There is a direct correlation between the number of Solr documents contained in the index and the size of the Java heap required by Navigator Metadata Server, so this setting may need to be changed over time as the number of Solr documents making up the index increases. To calculate optimal Java heap setting for your system, see Estimating Optimal Java Heap Size Using Solr Document Counts.

Estimating Optimal Java Heap Size Using Solr Document Counts

Each time it starts up, Navigator Metadata Server counts and logs the number of Solr documents in the datadir (the Navigator Metadata Server storage directory), as shown below:
2016-11-11 09:24:58,013 INFO com.cloudera.nav.server.NavServerUtil:
  Found 68813088 documents in solr core nav_elements
2016-11-11 09:24:58,705 INFO com.cloudera.nav.server.NavServerUtil:
  Found 78813930 documents in solr core nav_relations

These counts can be used to estimate optimal Java heap size for the server, as detailed below. If your normal setup provides less than 8 GB for the Navigator Metadata Server heap, consider increasing the heap before performing an upgrade. See Setting the Navigator Metadata Server Java Heap Size for details about using Cloudera Manager Admin Console to modify this setting when needed.
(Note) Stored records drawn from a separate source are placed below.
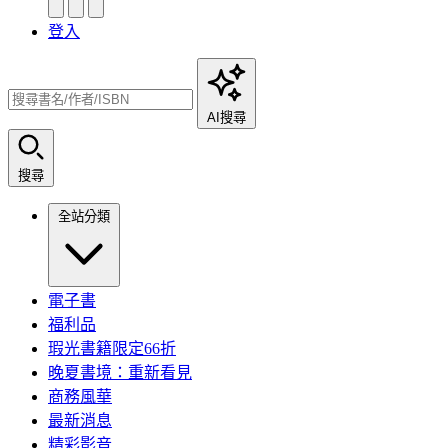
登入
AI搜尋
搜尋
全站分類
電子書
福利品
瑕光書籍限定66折
晚夏書境：重新看見
商務風華
最新消息
精彩影音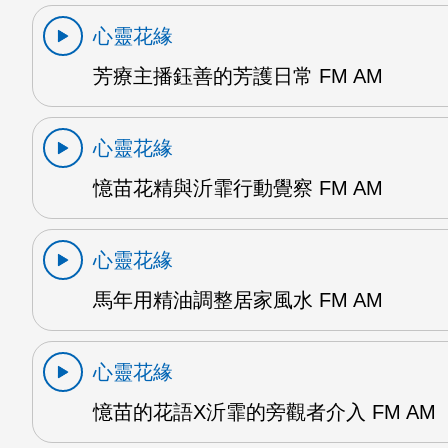
心靈花緣
芳療主播鈺善的芳護日常 FM AM
心靈花緣
憶苗花精與沂霏行動覺察 FM AM
心靈花緣
馬年用精油調整居家風水 FM AM
心靈花緣
憶苗的花語X沂霏的旁觀者介入 FM AM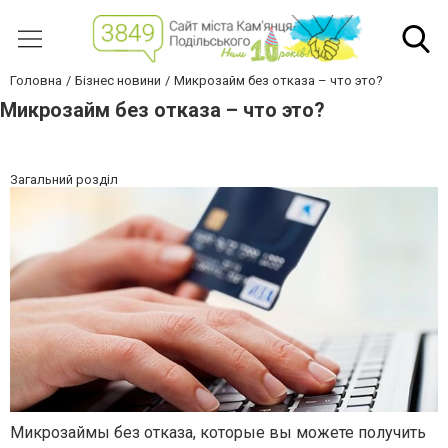
Головна
Бізнес новини
Микрозайм без отказа – что это?
Микрозайм без отказа – что это?
Загальний розділ
Микрозаймы без отказа, которые вы можете получить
To estimate the Java heap size:
  1. Open the log file for Navigator Metadata Server. By default, logs are located in /var/log/cloudera-scm-navigator.
  2. Find the number of documents in solr core nav_elements line in the log.
  3. Find the number of documents in solr core nav_relations line in the log.
  4. Multiply the total number of element documents by 200 bytes per document and add to a baseline of 2 GB:
    (num_nav_elements * 200 bytes) + 2 GB
    For example, using the log shown above, the recommended Java heap size is ~14 GiB:
    (68813088 * 200) + 2 GB
    13762617600 bytes = ~12.8 GiB + 2 GB (~1.8 GiB) = ~ 14–15 GiB

Reducing the Metadata collected by Navigator Metadata Server

You can choose to leave some file system paths out of the scope of information tracked in Cloudera Navigator. Cloudera Manager provides a blacklist where you can specify file systems paths that should be filtered out of metadata extracted from HDFS and S3.

To filter file system paths from tracked metadata:

  1. Log in to Cloudera Manager Admin Console.
  2. Select Clusters > Cloudera Management Service.
  3. Click the Configuration tab.
  4. Select Navigator Metadata Server for the Scope filter.
  5. Select Extractor Filter for the Category filter.
  6. Enable the filter:
    • HDFS Filter Enable
    • S3 Filter Enable
  7. In the appropriate filter list, include the file system path that you want to exclude from Navigator Metadata Server tracking:
    • HDFS Filter Blacklist
    • S3 Filter list

    The entry can be a specific path or a Java regular expression specifying a path. For example, to specify a directory and all subdirectories, use an expression such as

    /path/to/dir(?:/.*)?
  8. Enter additional entries in the filter list by clicking to open another entry.
  9. For S3, set the S3 Filter Default Action to DISCARD.
  10. Click Save Changes.
  11. Click the Instances tab.
  12. Restart the role.
Navigator Heap Size calculations:
  • Normal operation
    (num_nav_elements * 200 bytes) + 2 GB
  • Upgrade between CM 5.9 and 5.10
    ((num_nav_elements + num_nav_relations) * 200 bytes) + 2 GB

Purging the Navigator Metadata Server of Deleted and Stale Metadata

Administrators can manage the Java heap requirements by clearing the Navigator Metadata Server of stale and deleted metadata prior to an upgrade or whenever system performance seems slow. Purging stale and deleted metadata also helps speed up display of lineage diagrams. Purge fully removes metadata that has been deleted.

For Cloudera Navigator 2.11 (and higher) releases—Cloudera Navigator console (Administration tab) provides a fully configurable Purge Settings page. See Managing Metadata Storage with Purge for details.

For Cloudera Navigator 2.10 (and prior releases)—The Purge capability can be directly invoked using the Cloudera Navigator APIs. See Using the Purge APIs for Metadata Maintenance Tasks for details.